The published models make the picture concrete.

Model Base Key metrics
SKILLRET-Embedding-0.6B Qwen3-Embedding-0.6B NDCG@15 0.7887 / Recall@15 0.8809
SKILLRET-Embedding-8B Qwen3-Embedding-8B NDCG@10 0.8345 / Recall@10 0.9123

The 0.6B model was trained on 4x B200 GPUs for roughly 6 hours and recorded 1,188 downloads in the past month. The 8B model pushes precision further with a larger base. Start with 0.6B if size matters; choose 8B if accuracy is the priority.

Everything Is Open

Research gains its value when others can reproduce it. SkillRet releases the paper, data, models, and code all under Apache-2.0.

Clone the repository, let it automatically pull models and data from HF, and run training and evaluation directly in a multi-GPU environment.

Why ThakiCloud Tackled This Problem Directly

The phrase “skill economy” is not an overstatement. The era in which agents combine thousands of reusable skills to get work done has already started. And at the foundation of that economy sits a retrieval layer that finds exactly the right skill at exactly the right moment. When that layer is shaky, everything built on top of it shakes too.
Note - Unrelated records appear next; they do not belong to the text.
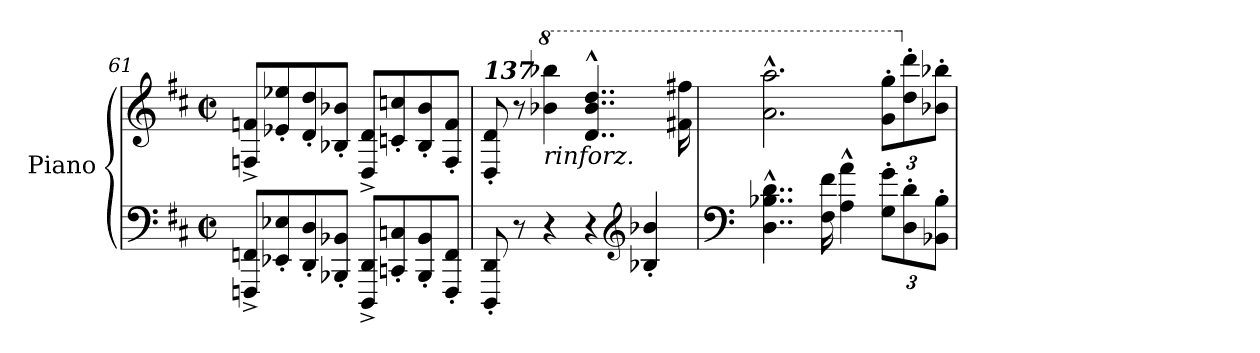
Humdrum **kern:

**kern	**kern
*part1	*part1
*staff2	*staff1
*I"Piano	*
*I'Pno	*
*clefF4	*clefG2
*k[f#c#]	*k[f#c#]
*M4/4	*M4/4
*met(c|)	*met(c|)
=61	=61
8FFFn/^ 8FFn/^L	8Fn/^ 8fn/^L
8EE-X/' 8E-X/'	8e-X/' 8ee-X/'
8DD/' 8D/'	8d/' 8dd/'
8BBB-X/' 8BB-X/'J	8B-X/' 8b-X/'J
8DDD/^ 8DD/^L	8D/^ 8d/^L
8CCn/' 8Cn/'	8cn/' 8ccn/'
8BBB-/' 8BB-/'	8B-/' 8b-/'
8FFF/' 8FF/'J	8F/' 8f/'J
=62	=62
!	!LO:TX:a:Bi:t=137
8DDD/' 8DD/'	8D/' 8d/'
8r	8r
*	*8va
!	!LO:TX:b:i:t=rinforz.
4r	4bb-X\ 4bbb-X\
4r	4..dd/^^ 4..bb-/^^ 4..ddd/^^
*clefG2	*
4B-X/' 4b-X/'	.
.	16ff#X\ 16fff#X\
!!LO:LB:g=z
=63	=63
*clefF4	*
4..D\^^ 4..B-X\^^ 4..d\^^	2.aa\^^ 2.aaa\^^
16F#\ 16f#\	.
4A\^^ 4a\^^	.
*Xbrackettup	*Xbrackettup
12G\' 12g\'L	12gg\' 12ggg\'L
*	*X8va
12D\' 12d\'	12dd\' 12ddd\'
12BB-X\' 12B-\'J	12b-X\' 12bb-X\'J
=	=
*-	*-
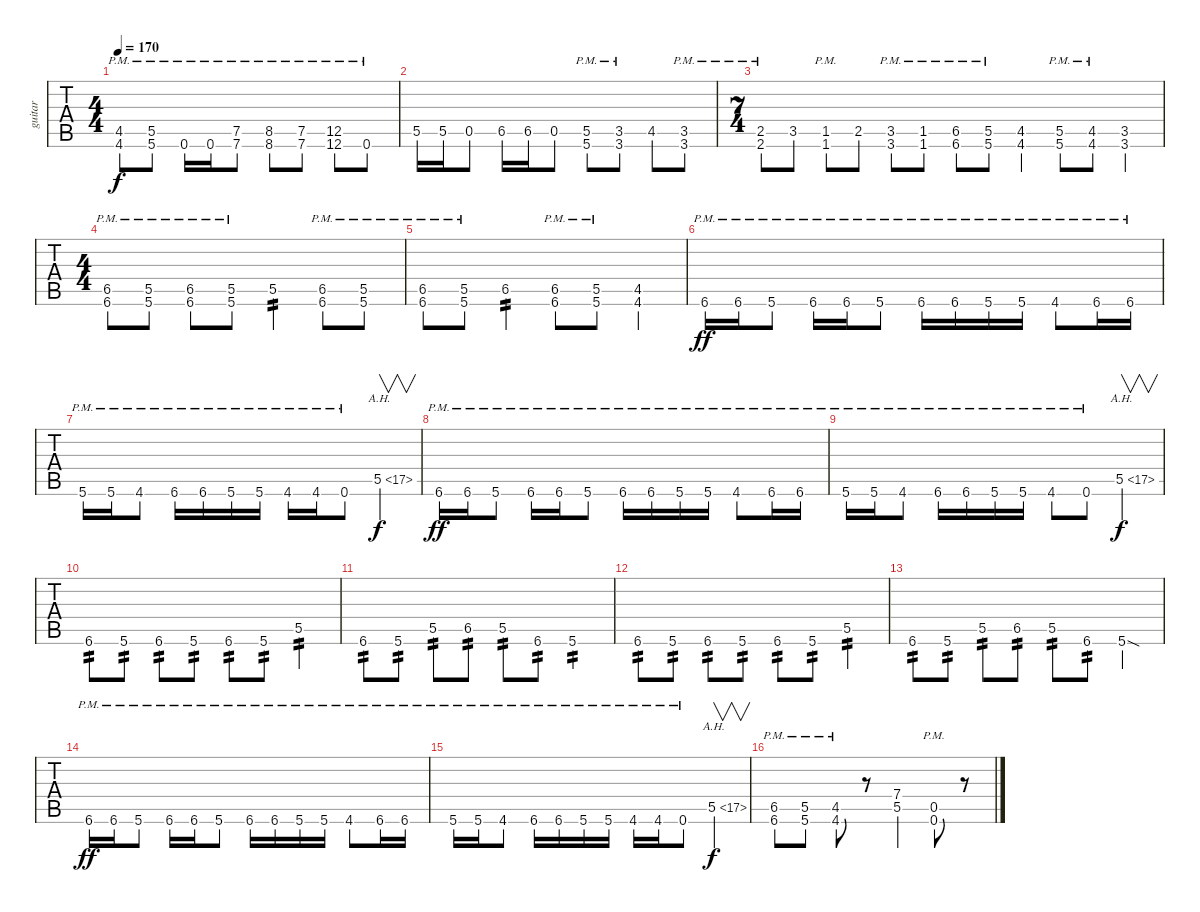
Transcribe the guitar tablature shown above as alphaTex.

\track ("guitar" "guitar") {instrument distortionguitar}
\staff {tabs}
\tuning (D4 A3 F3 C3 G2 C2) {hide}
\ts (4 4)
\tempo 170
\clef g2
\ks c
(4.5{pm} 4.6{pm}).8{dy f} (5.5{pm} 5.6{pm}).8 0.6{pm}.16 0.6{pm}.16 (7.5{pm} 7.6{pm}).8 (8.5{pm} 8.6{pm}).8 (7.5{pm} 7.6{pm}).8 (12.5{pm} 12.6{pm}).8 0.6{pm}.8 |
5.5.16 5.5.16 0.5.8 6.5.16 6.5.16 0.5.8 (5.5{pm} 5.6{pm}).8 (3.5{pm} 3.6{pm}).8 4.5.8 (3.5{pm} 3.6{pm}).8 |
\ts (7 4)
(2.5{pm} 2.6{pm}).8 3.5.8 (1.5{pm} 1.6{pm}).8 2.5.8 (3.5{pm} 3.6).8 (1.5{pm} 1.6{pm}).8 (6.5{pm} 6.6{pm}).8 (5.5{pm} 5.6{pm}).8 (4.5 4.6).4 (5.5{pm} 5.6{pm}).8 (4.5{pm} 4.6{pm}).8 (3.5 3.6).4 |
\ts (4 4)
(6.5{pm} 6.6{pm}).8 (5.5{pm} 5.6{pm}).8 (6.5{pm} 6.6{pm}).8 (5.5{pm} 5.6{pm}).8 5.5.4{tp 2} (6.5{pm} 6.6{pm}).8 (5.5{pm} 5.6{pm}).8 |
(6.5{pm} 6.6{pm}).8 (5.5{pm} 5.6{pm}).8 6.5.4{tp 2} (6.5{pm} 6.6{pm}).8 (5.5{pm} 5.6{pm}).8 (4.5 4.6).4 |
6.6{pm}.16{dy ff} 6.6{pm}.16 5.6{pm}.8 6.6{pm}.16 6.6{pm}.16 5.6{pm}.8 6.6{pm}.16 6.6{pm}.16 5.6{pm}.16 5.6{pm}.16 4.6{pm}.8 6.6{pm}.16 6.6{pm}.16 |
5.6{pm}.16 5.6{pm}.16 4.6{pm}.8 6.6{pm}.16 6.6{pm}.16 5.6{pm}.16 5.6{pm}.16 4.6{pm}.16 4.6{pm}.16 0.6{pm}.8 5.5{ah 12}.4{v dy f} |
6.6{pm}.16{dy ff} 6.6{pm}.16 5.6{pm}.8 6.6{pm}.16 6.6{pm}.16 5.6{pm}.8 6.6{pm}.16 6.6{pm}.16 5.6{pm}.16 5.6{pm}.16 4.6{pm}.8 6.6{pm}.16 6.6{pm}.16 |
5.6{pm}.16 5.6{pm}.16 4.6{pm}.8 6.6{pm}.16 6.6{pm}.16 5.6{pm}.16 5.6{pm}.16 4.6{pm}.8 0.6{pm}.8 5.5{ah 12}.4{v dy f} |
6.6.8{tp 2} 5.6.8{tp 2} 6.6.8{tp 2} 5.6.8{tp 2} 6.6.8{tp 2} 5.6.8{tp 2} 5.5.4{tp 2} |
6.6.8{tp 2} 5.6.8{tp 2} 5.5.8{tp 2} 6.5.8{tp 2} 5.5.8{tp 2} 6.6.8{tp 2} 5.6.4{tp 2} |
6.6.8{tp 2} 5.6.8{tp 2} 6.6.8{tp 2} 5.6.8{tp 2} 6.6.8{tp 2} 5.6.8{tp 2} 5.5.4{tp 2} |
6.6.8{tp 2} 5.6.8{tp 2} 5.5.8{tp 2} 6.5.8{tp 2} 5.5.8{tp 2} 6.6.8{tp 2} 5.6{sod}.4 |
6.6{pm}.16{dy ff} 6.6{pm}.16 5.6{pm}.8 6.6{pm}.16 6.6{pm}.16 5.6{pm}.8 6.6{pm}.16 6.6{pm}.16 5.6{pm}.16 5.6{pm}.16 4.6{pm}.8 6.6{pm}.16 6.6{pm}.16 |
5.6{pm}.16 5.6{pm}.16 4.6{pm}.8 6.6{pm}.16 6.6{pm}.16 5.6{pm}.16 5.6{pm}.16 4.6{pm}.16 4.6{pm}.16 0.6{pm}.8 5.5{ah 12}.4{v dy f} |
(6.5{pm} 6.6{pm}).8 (5.5{pm} 5.6{pm}).8 (4.5{pm} 4.6{pm}).8 r.8 (7.4 5.5).4 (0.5{pm} 0.6{pm}).8 r.8
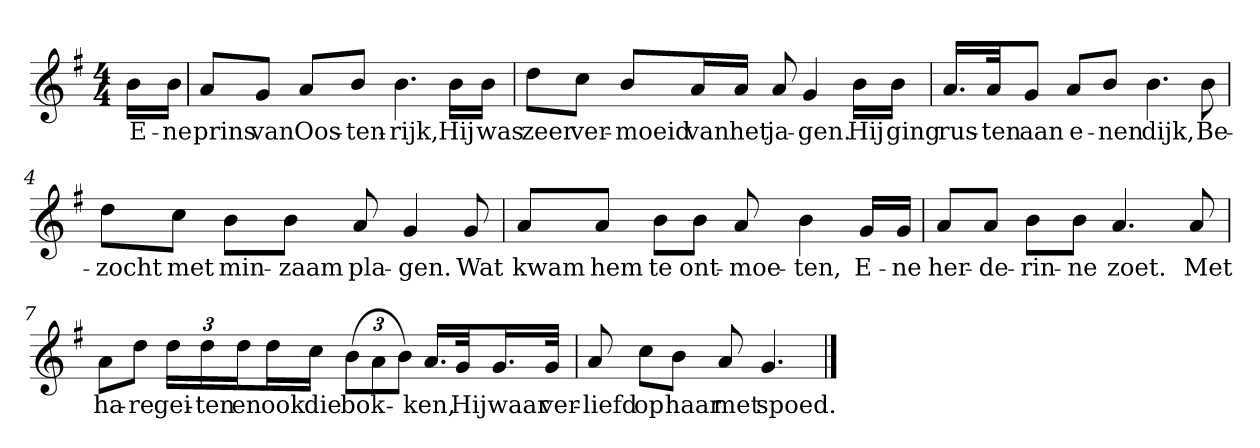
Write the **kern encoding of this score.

**kern	**text
*part1	*part1
*staff1	*staff1
*clefG2	*
*k[f#]	*
*G:	*
*M4/4	*
*MM120	*
=	=
16b\LL	E-
16b\JJ	-ne
=1	=1
8a/L	prins
8g/J	van
8a/L	Oos-
8b/J	-ten-
4.b	-rijk,
16b\LL	Hij
16b\JJ	was
=2	=2
8dd\L	zeer
8cc\J	ver-
8b/L	-moeid
16a/L	van
16a/JJ	het
8a	ja-
4g	-gen.
16b\LL	Hij
16b\JJ	ging
=3	=3
16.a/LL	rus-
32a/Jk	-ten
8g/J	aan
8a/L	e-
8b/J	-nen
4.b	dijk,
8b	Be-
=4	=4
8dd\L	-zocht
8cc\J	met
8b\L	min-
8b\J	-zaam
8a	pla-
4g	-gen.
8g	Wat
=5	=5
8a/L	kwam
8a/J	hem
8b\L	te
8b\J	ont-
8a	-moe-
4b	-ten,
16g/LL	E-
16g/JJ	-ne
=6	=6
8a/L	her-
8a/J	-de-
8b\L	-rin-
8b\J	-ne
4.a	zoet.
8a	Met
=7	=7
8a\L	ha-
8dd\J	-re
24dd\LL	gei-
24dd\	-ten
24dd\J	en
16dd\L	ook
16cc\JJ	die
(12b\L	bok-
12a\	.
12b\J)	.
16.a/LL	-ken,
32g/Jk	Hij
16.g/L	waar
32g/JJk	ver-
=8	=8
8a	-liefd
8cc\L	op
8b\J	haar
8a	met
4.g	spoed.
==	==
*-	*-
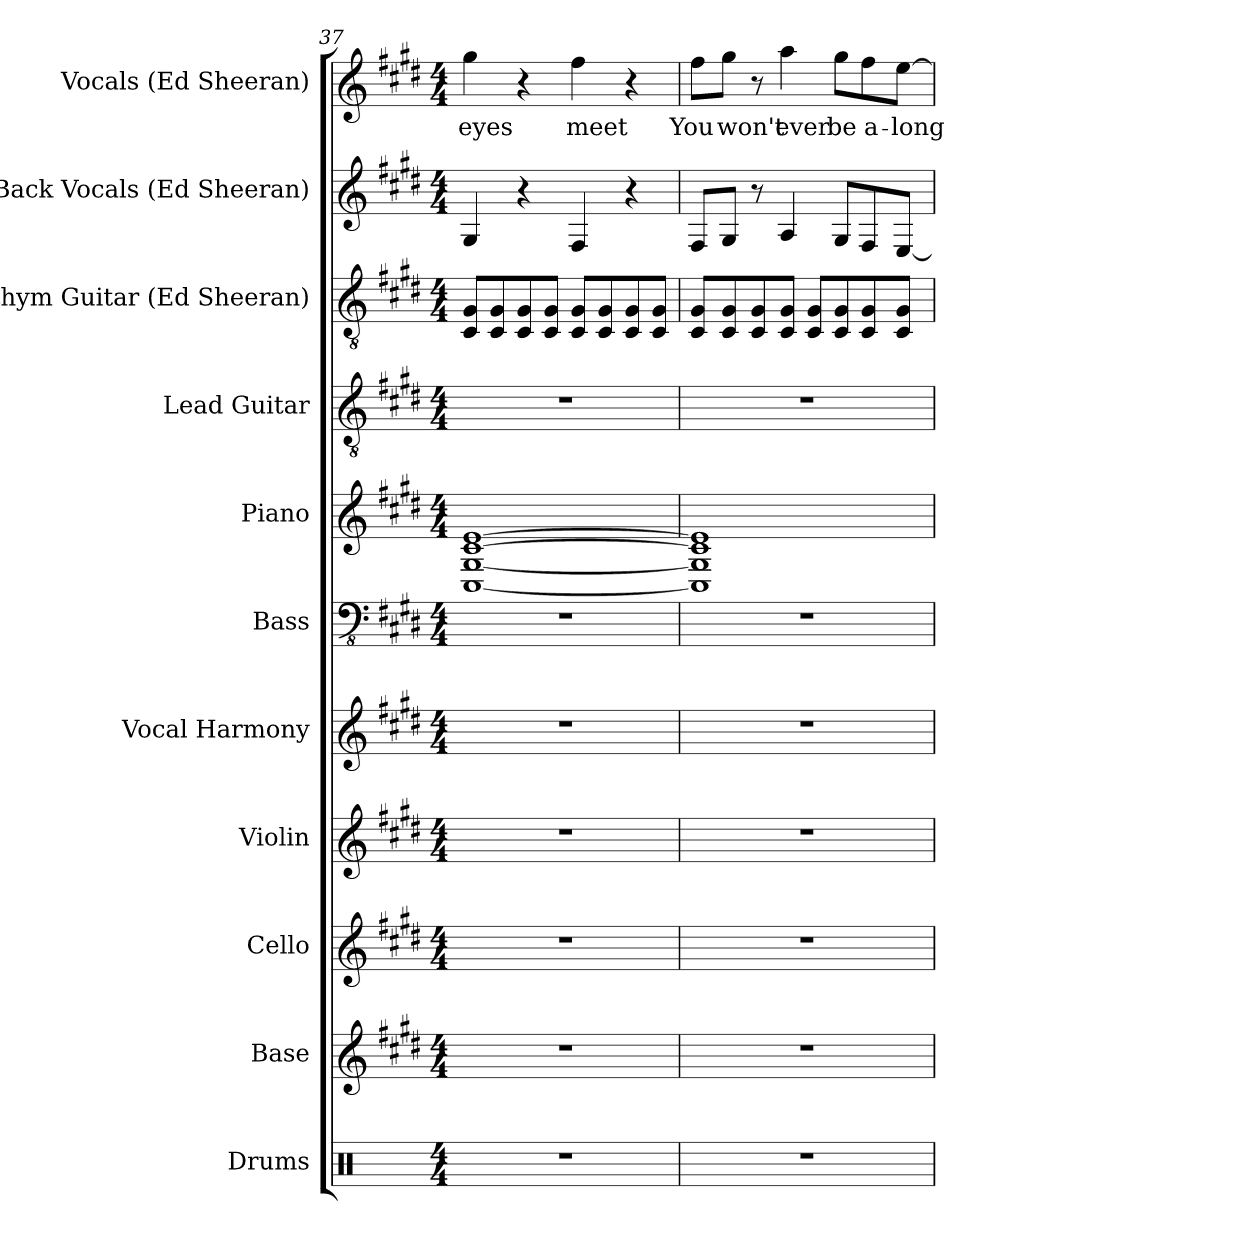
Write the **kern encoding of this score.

**kern	**kern	**kern	**kern	**kern	**kern	**kern	**kern	**kern	**kern	**kern	**text
*part11	*part10	*part9	*part8	*part7	*part6	*part5	*part4	*part3	*part2	*part1	*part1
*staff11	*staff10	*staff9	*staff8	*staff7	*staff6	*staff5	*staff4	*staff3	*staff2	*staff1	*staff1
*I"Drums	*I"Base	*I"Cello	*I"Violin	*I"Vocal Harmony	*I"Bass	*I"Piano	*I"Lead Guitar	*I"Rythym Guitar (Ed Sheeran)	*I"Back Vocals (Ed Sheeran)	*I"Vocals (Ed Sheeran)	*
*	*	*	*I'Vln	*I'V	*	*I'Pno	*	*	*	*	*
*clefX	*clefG2	*clefG2	*clefG2	*clefG2	*clefFv4	*clefG2	*clefGv2	*clefGv2	*clefG2	*clefG2	*
*k[]	*k[f#c#g#d#]	*k[f#c#g#d#]	*k[f#c#g#d#]	*k[f#c#g#d#]	*k[f#c#g#d#]	*k[f#c#g#d#]	*k[f#c#g#d#]	*k[f#c#g#d#]	*k[f#c#g#d#]	*k[f#c#g#d#]	*
*M4/4	*M4/4	*M4/4	*M4/4	*M4/4	*M4/4	*M4/4	*M4/4	*M4/4	*M4/4	*M4/4	*
=37	=37	=37	=37	=37	=37	=37	=37	=37	=37	=37	=37
1r	1r	1r	1r	1r	1r	[1C# [1G# [1c# [1e	1r	8C#/ 8G#/L	4G#/	4gg#\	eyes
.	.	.	.	.	.	.	.	8C#/ 8G#/	.	.	.
.	.	.	.	.	.	.	.	8C#/ 8G#/	4r	4r	.
.	.	.	.	.	.	.	.	8C#/ 8G#/J	.	.	.
.	.	.	.	.	.	.	.	8C#/ 8G#/L	4F#/	4ff#\	meet
.	.	.	.	.	.	.	.	8C#/ 8G#/	.	.	.
.	.	.	.	.	.	.	.	8C#/ 8G#/	4r	4r	.
.	.	.	.	.	.	.	.	8C#/ 8G#/J	.	.	.
=38	=38	=38	=38	=38	=38	=38	=38	=38	=38	=38	=38
1r	1r	1r	1r	1r	1r	1C#] 1G#] 1c#] 1e]	1r	8C#/ 8G#/L	8F#/L	8ff#\L	You
.	.	.	.	.	.	.	.	8C#/ 8G#/	8G#/J	8gg#\J	won't
.	.	.	.	.	.	.	.	8C#/ 8G#/	8r	8r	.
.	.	.	.	.	.	.	.	8C#/ 8G#/J	4A/	4aa\	ever
.	.	.	.	.	.	.	.	8C#/ 8G#/L	.	.	.
.	.	.	.	.	.	.	.	8C#/ 8G#/	8G#/L	8gg#\L	be
.	.	.	.	.	.	.	.	8C#/ 8G#/	8F#/	8ff#\	a-
.	.	.	.	.	.	.	.	8C#/ 8G#/J	[8E/J	[8ee\J	-long
=	=	=	=	=	=	=	=	=	=	=	=
*-	*-	*-	*-	*-	*-	*-	*-	*-	*-	*-	*-
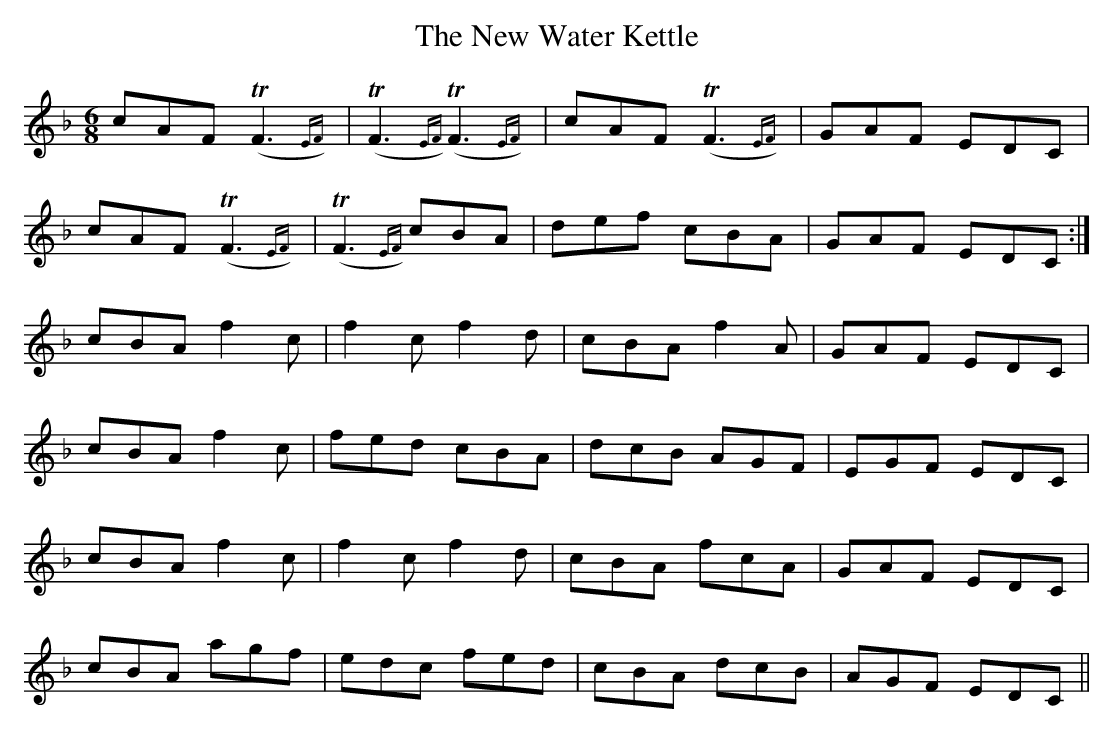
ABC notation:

X:1
T:New Water Kettle, The
M:6/8
L:1/8
K:F
cAF (TF3{EF})|(TF3{EF}) (TF3 {EF})|cAF (TF3{EF})|GAF EDC|
cAF (TF3 {EF})|(TF3{EF}) cBA|def cBA|GAF EDC:|
cBA f2c|f2c f2d|cBA f2A|GAF EDC|
cBA f2c|fed cBA|dcB AGF|EGF EDC|
cBA f2c|f2c f2d|cBA fcA|GAF EDC|
cBA agf|edc fed|cBA dcB|AGF EDC||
ThakiCloud did not treat this retrieval layer as an abstract future challenge. Our platform already routes over 1,000 skills in production. When a task arrives, candidates are retrieved, fitness is assessed, and if nothing fits, the request falls through to default handling rather than forcing a bad match. The challenge SkillRet formalizes, pulling real signal from noisy queries, is the daily operational reality we work in.

So we formalized the problem as research, made it measurable through a benchmark, fine-tuned Qwen3-Embedding as our base model, and produced a +16.9 NDCG improvement over off-the-shelf alternatives. Then we released everything, from dataset to model weights to training code, without holding anything back, under Apache-2.0. This is not a standalone lab paper. It is evidence that a pipeline from research to product actually works. The loop from operational bottleneck to research to product improvement exists inside ThakiCloud.

What It Means to Define the Standard First

Whoever defines the measurement standard first also shapes what gets built on top of it. SkillRet is not just a model with a good score. It is a public reference point for how to measure agent skill retrieval and what doing it well actually requires. The taxonomy, evaluation queries, disjoint pool design, and two-stage pipeline are bundled as a single reference that lets anyone measure their own system with the same ruler.

Any team building agent platforms seriously will eventually confront this retrieval layer. ThakiCloud has already put the reference material out there for when that moment arrives. We turned the problem of agents losing their way as skills multiply into a measurable problem, and we made the answer available to everyone.